Think twice before telling off a lucky opponent[ return to main articles page ]

By: Adam
Published on Jan 17th, 2005
Have you ever pushed all in before the flop with aces and had some guy call you with Q 9 off and end up with a full house? Ever have an opponent call off all his chips after the turn on a gut straight draw and hit it on the river? Well guess what….I have too. Stuff like that happens to me almost every day, and sometimes, particularly on days when it’s happened a lot, I just want to hop in my car and go find the guy who did it and strangle him.

It’s easy to get angry over bad beats—it happens to all of us. But this anger is something we should be able to control so that it doesn’t affect our actions, at or away from the table.

The explosion of online poker, in my opinion, has largely increased the number of instances of poker players saying things like, “What are you thinking? Do you know how bad of a call that was?” to their opponents.

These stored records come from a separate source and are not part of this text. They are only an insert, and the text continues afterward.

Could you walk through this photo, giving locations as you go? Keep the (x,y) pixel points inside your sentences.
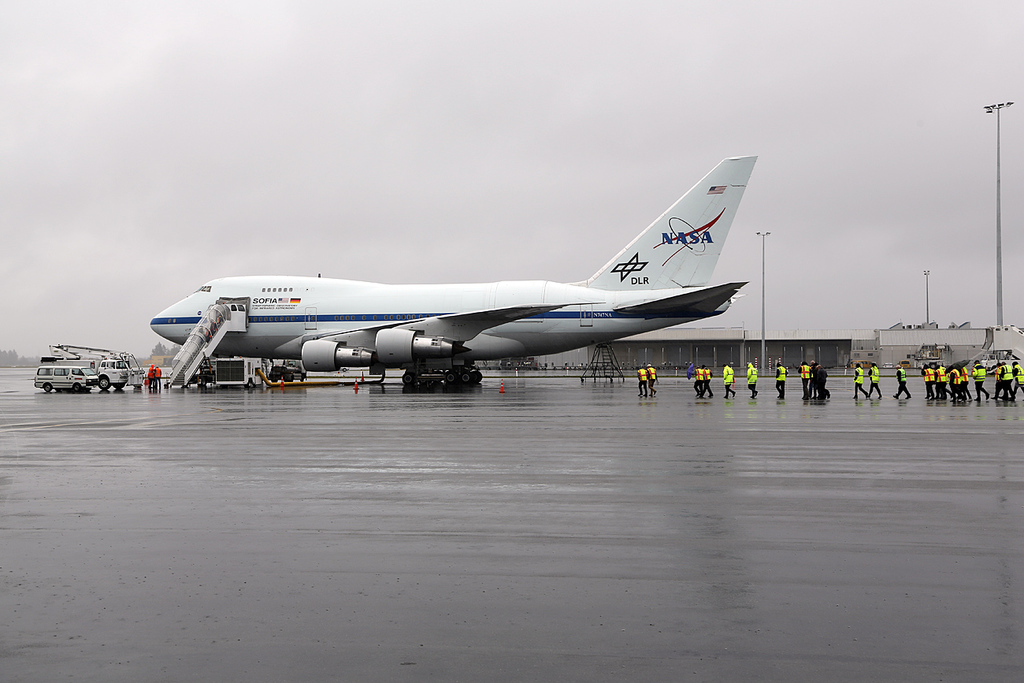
This is an outside view. In the middle of the image (449,333) there is an aeroplane (255,330) on the ground (292,449). On the left side (110,377) there are few vehicles (229,382) and on the right side (823,393) there are few people (958,377) walking on the ground (691,435). In the background (869,360) there is a building (845,360) and few poles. At the top of the image (297,174) I can see the sky (263,171).
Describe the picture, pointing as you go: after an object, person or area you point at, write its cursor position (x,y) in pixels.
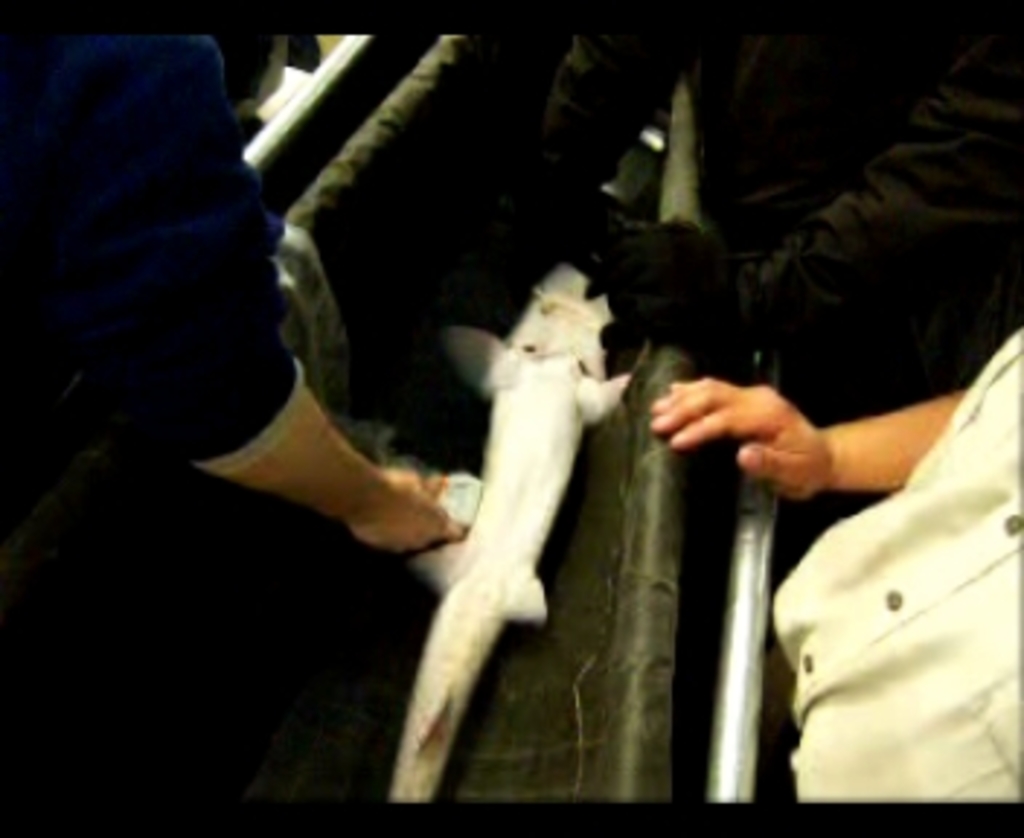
In this image there is an animal (488,603) kept in a box (577,563). Few persons (416,497) are holding the animal (531,537). Right bottom there is a person (949,580) kept his hand (742,455) on the box (647,454).
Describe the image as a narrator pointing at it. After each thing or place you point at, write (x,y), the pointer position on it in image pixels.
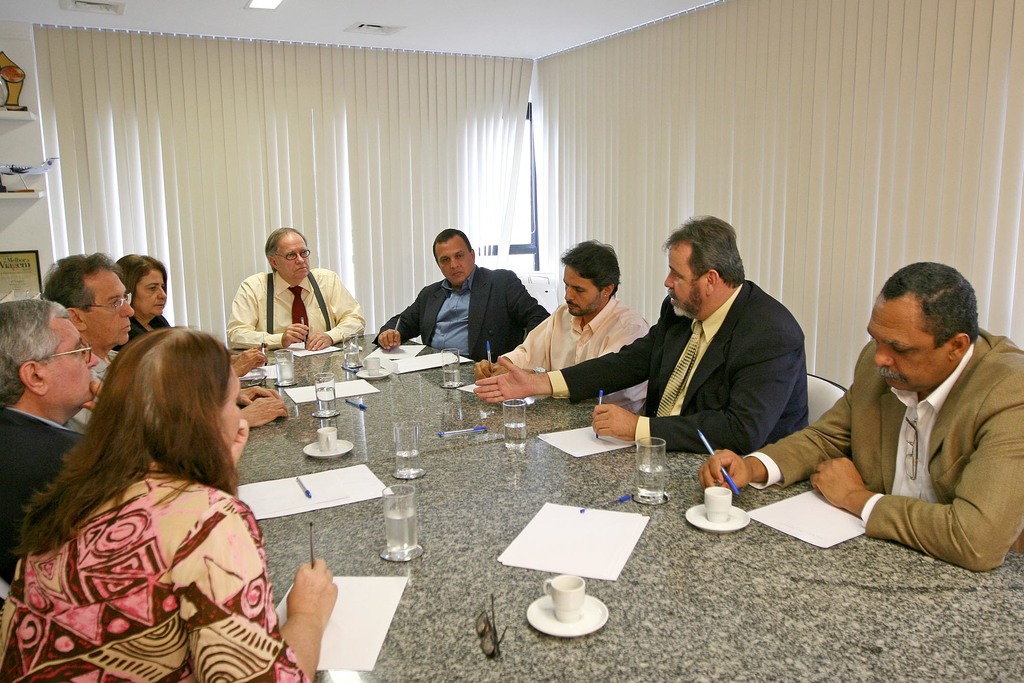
this picture is clicked inside a room (383,504). There are few people (148,553) sitting on chairs (818,392) at the table (676,575). On the table (640,610) there are cup (571,611) and saucers (586,610), papers (377,624), pens (311,529), spectacles (494,638) and glasses (410,522). To the left corner (22,195) there is a shelf (20,114) and things (7,274) are placed in it. In the background (50,179) there is wall (7,216) and window blinds (348,179) hanging to it. There a light (270,6) to the ceiling (277,20).
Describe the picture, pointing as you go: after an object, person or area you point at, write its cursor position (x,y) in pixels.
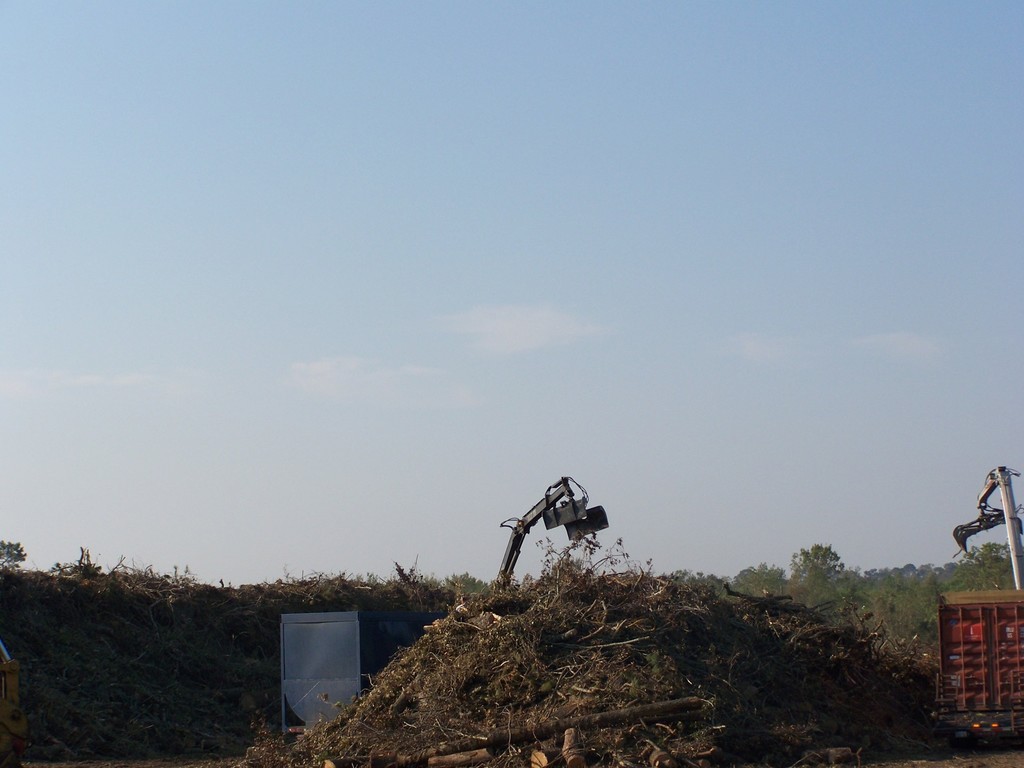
In this image I can see two cranes (596,521), in front (607,696) I can see dried grass (313,746). Background (908,600) I can see plants (844,578) in green color and the sky (530,312) is in white and blue color.
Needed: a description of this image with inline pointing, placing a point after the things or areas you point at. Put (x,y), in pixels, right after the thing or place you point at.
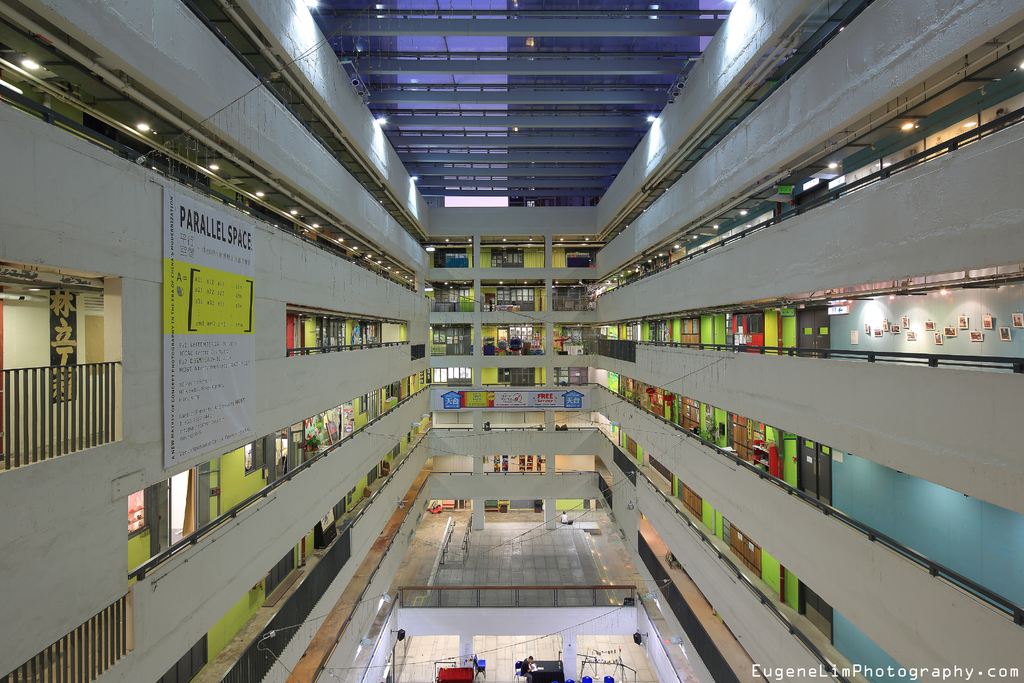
In this image we can see the inside view of the building (363,266) that includes railings (954,144), shops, lights (530,40) and poster (196,287) with some text (219,285).
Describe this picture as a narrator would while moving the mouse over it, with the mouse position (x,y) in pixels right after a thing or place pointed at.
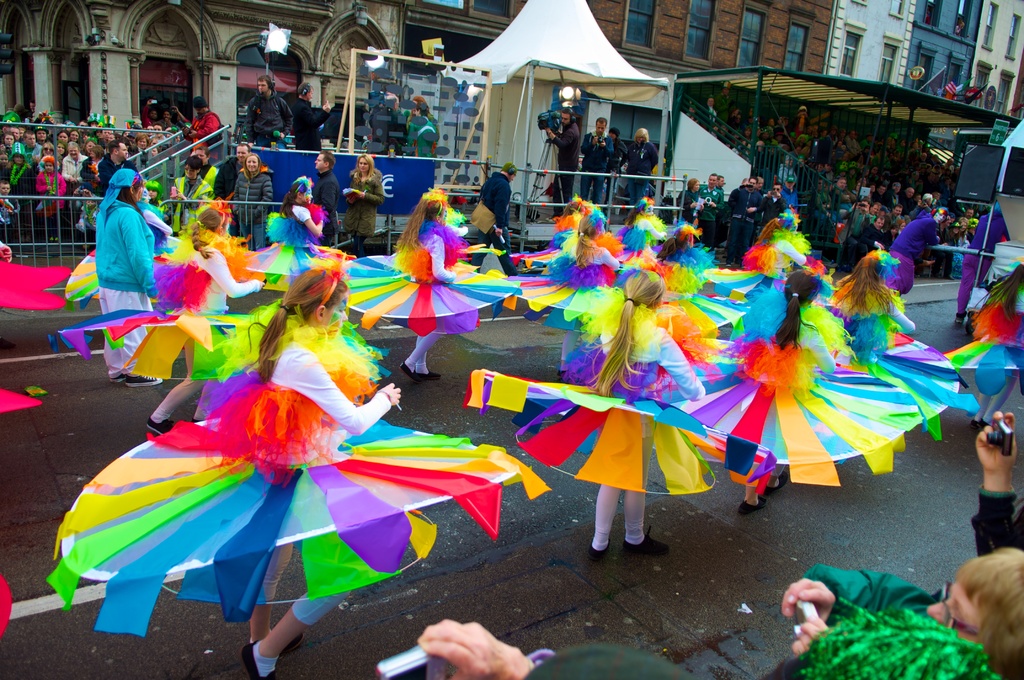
This picture consists of there are group of girls (74,508) wearing colorful dresses (474,392) standing on road (56,381) and performing a dance, in the middle (666,243) there are crowd of people (22,165) on the left side (13,159) in front of fence (90,199) and some group of people (838,146) visible under the tent (847,116) on the right side (839,114) and there is a camera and tent (532,39) and lights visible in the middle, at the bottom (450,635) I can see there are few person (467,628) taking the picture with camera (994,434).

One explanation for this is that we don’t see our online opponents as real people. I doubt that most people who regularly call opponents names such as “moron” or “idiot” online would dare to say such slander to a person’s face. They might get upset or annoyed about a bad beat, but they would be much more careful about how they responded to it.

We say these things because we’re angry we lost, but do we really want our opponents to fold these hands? Occasionally we do want them to fold their draws, but most of the time we just want the best hand to hold up. Don’t be angry at your opponent for making a bad call, because the only thing that hurt you was him getting lucky, not his horrible call. If your opponents only made good calls, you would be the one needing to get lucky.

Beyond that, when you criticize another player’s play at the table, you alert the rest of the table that you may be tilting a bit, in which case they may try to take further advantage of you. They may try to trap you, thinking that you’re going to make an effort to quickly regain the chips you just lost. Generally it’s better for the rest of the table not to have any information about how you are feeling or what you’re thinking at the table, and this is just another reason to keep your feelings about your opponents’ play to yourself.

Think twice about berating your opponents—it’s rude, it’s unnecessary, and worst of all, it can be harmful to your winning potential.